====== Source material

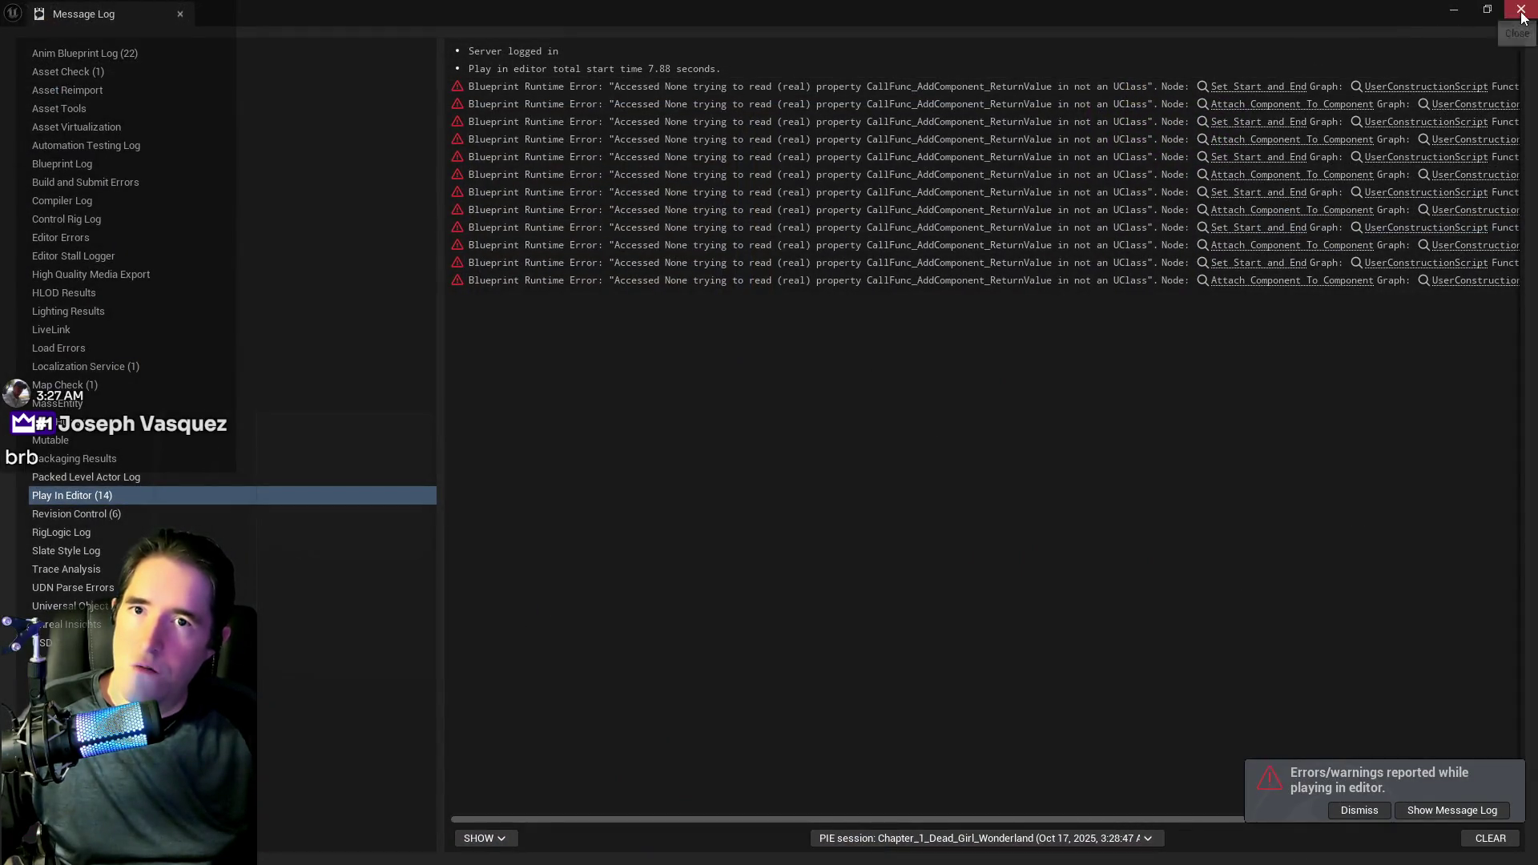
left_click(1520, 11)
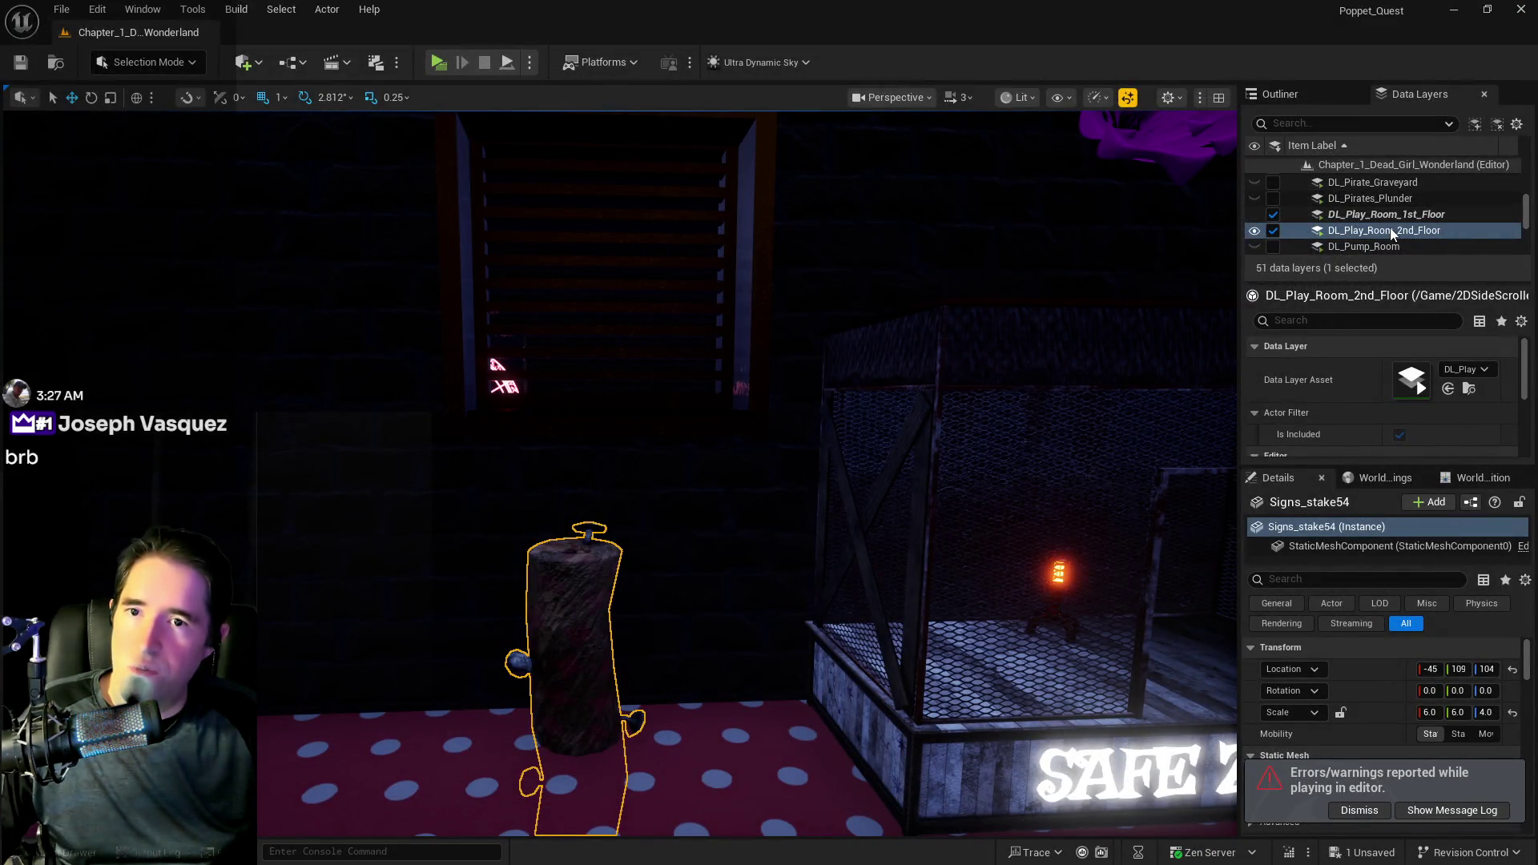
right_click(1390, 228)
left_click(1333, 376)
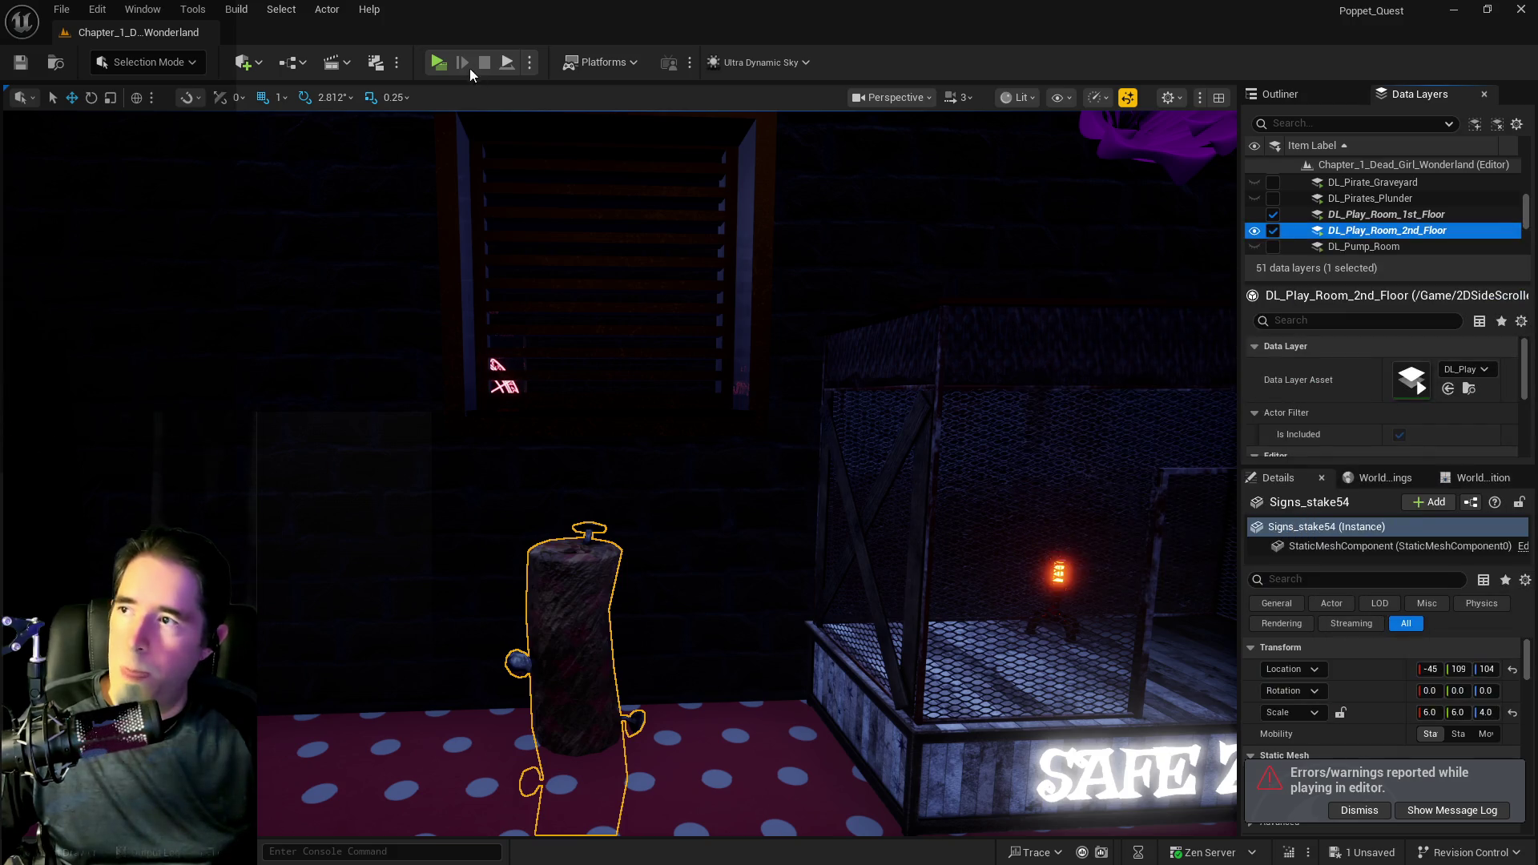
- Playtest the level, walking and jumping the character onto Signs_stake54, then stop with the stake selected
left_click(442, 65)
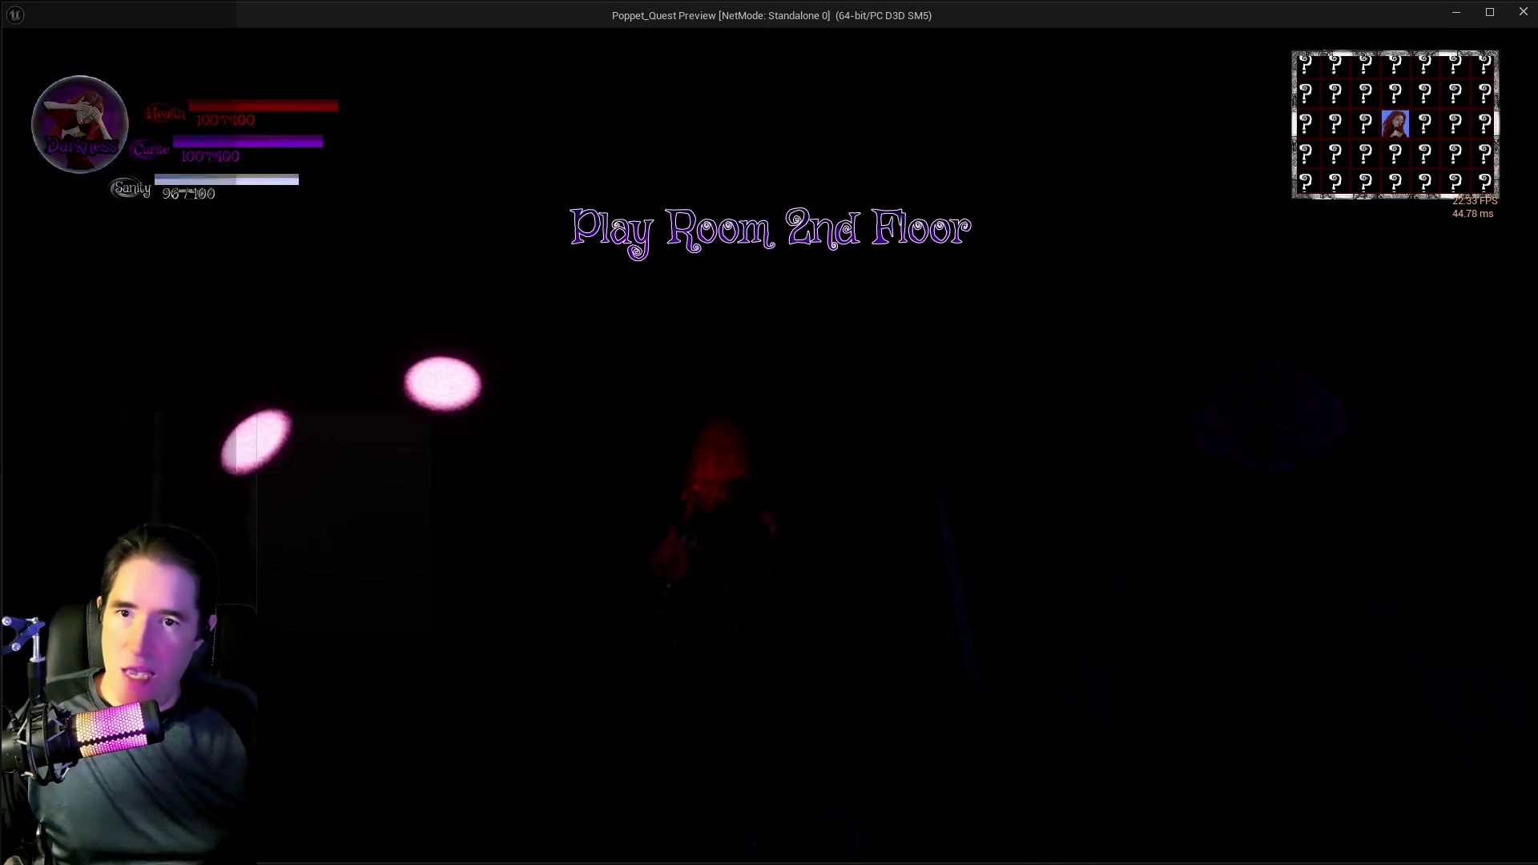
key("w")
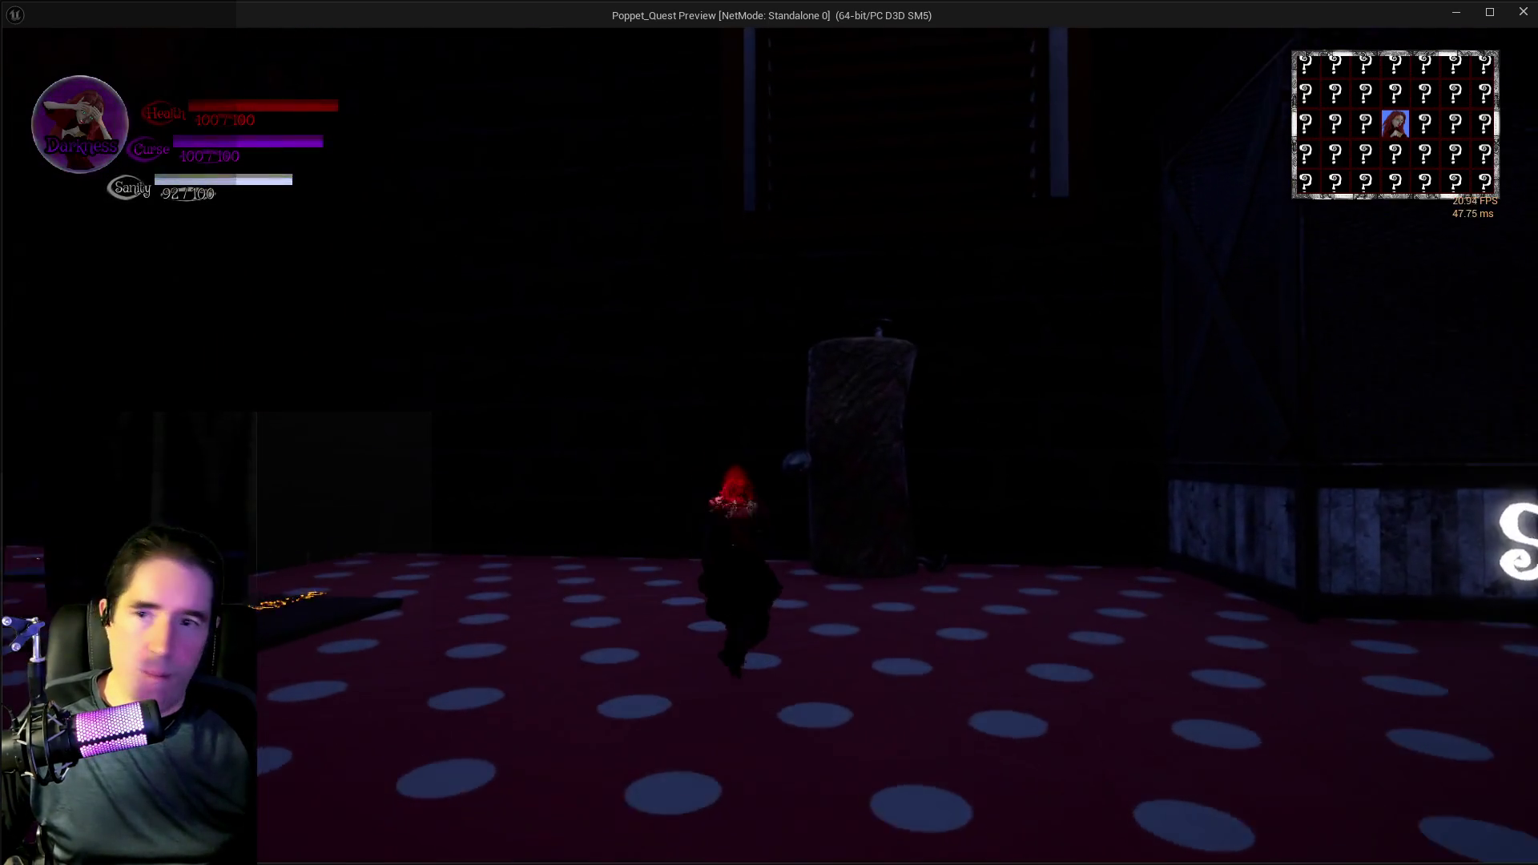
key("w")
key("space")
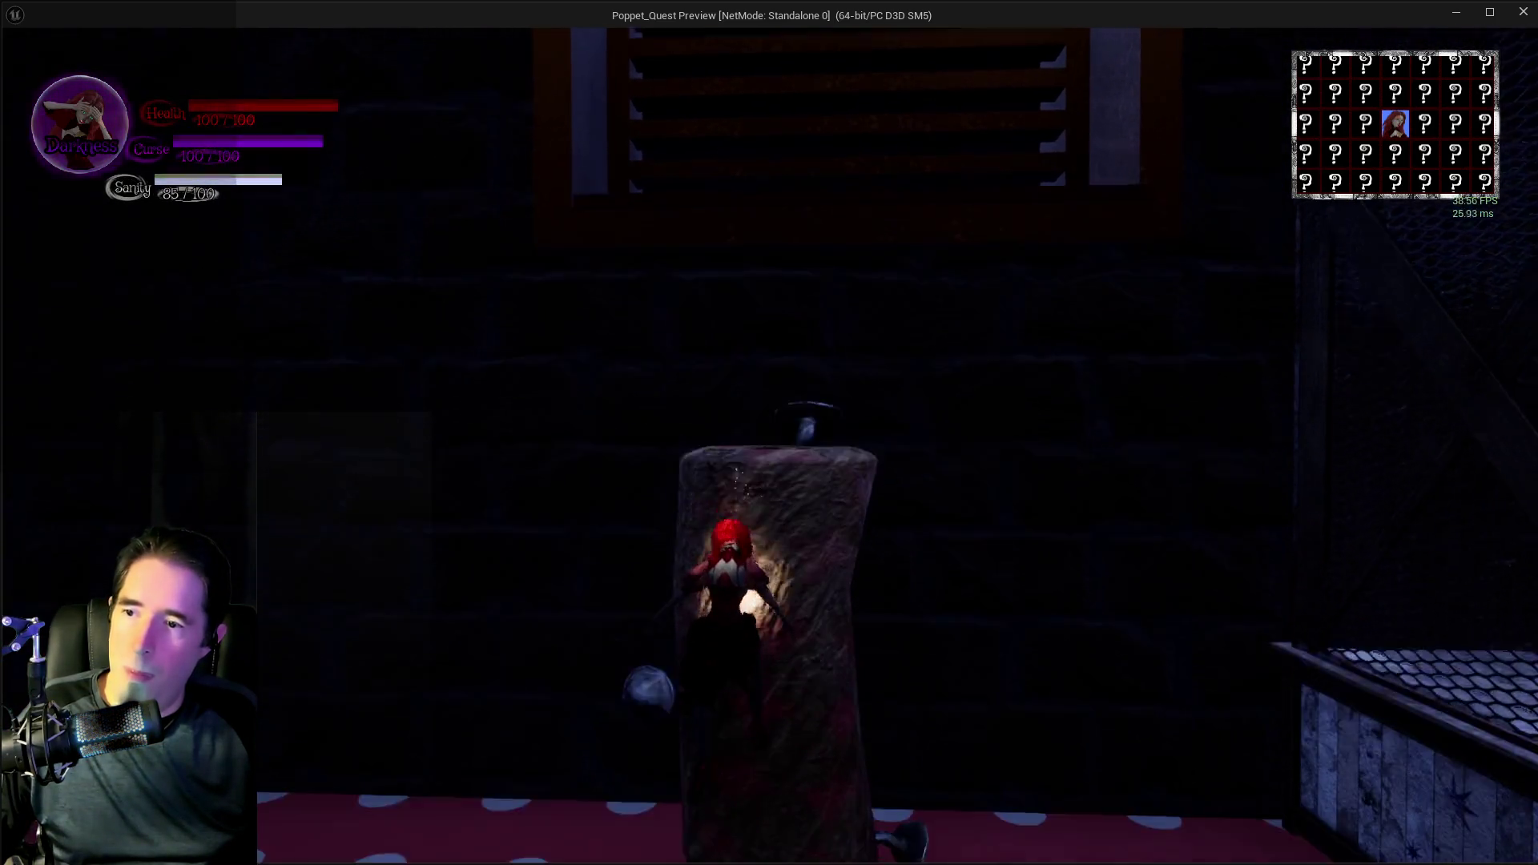
key("alt+Tab")
left_click(553, 589)
key("Escape")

============

■ What the exercise asks
Transcribe all of the lines above exactly as given. The pictures stay out.

■ Finished task
left_click(1520, 11)
right_click(1390, 228)
left_click(1333, 376)
- Playtest the level, walking and jumping the character onto Signs_stake54, then stop with the stake selected
left_click(442, 65)
key("w")
key("w")
key("space")
key("alt+Tab")
left_click(553, 589)
key("Escape")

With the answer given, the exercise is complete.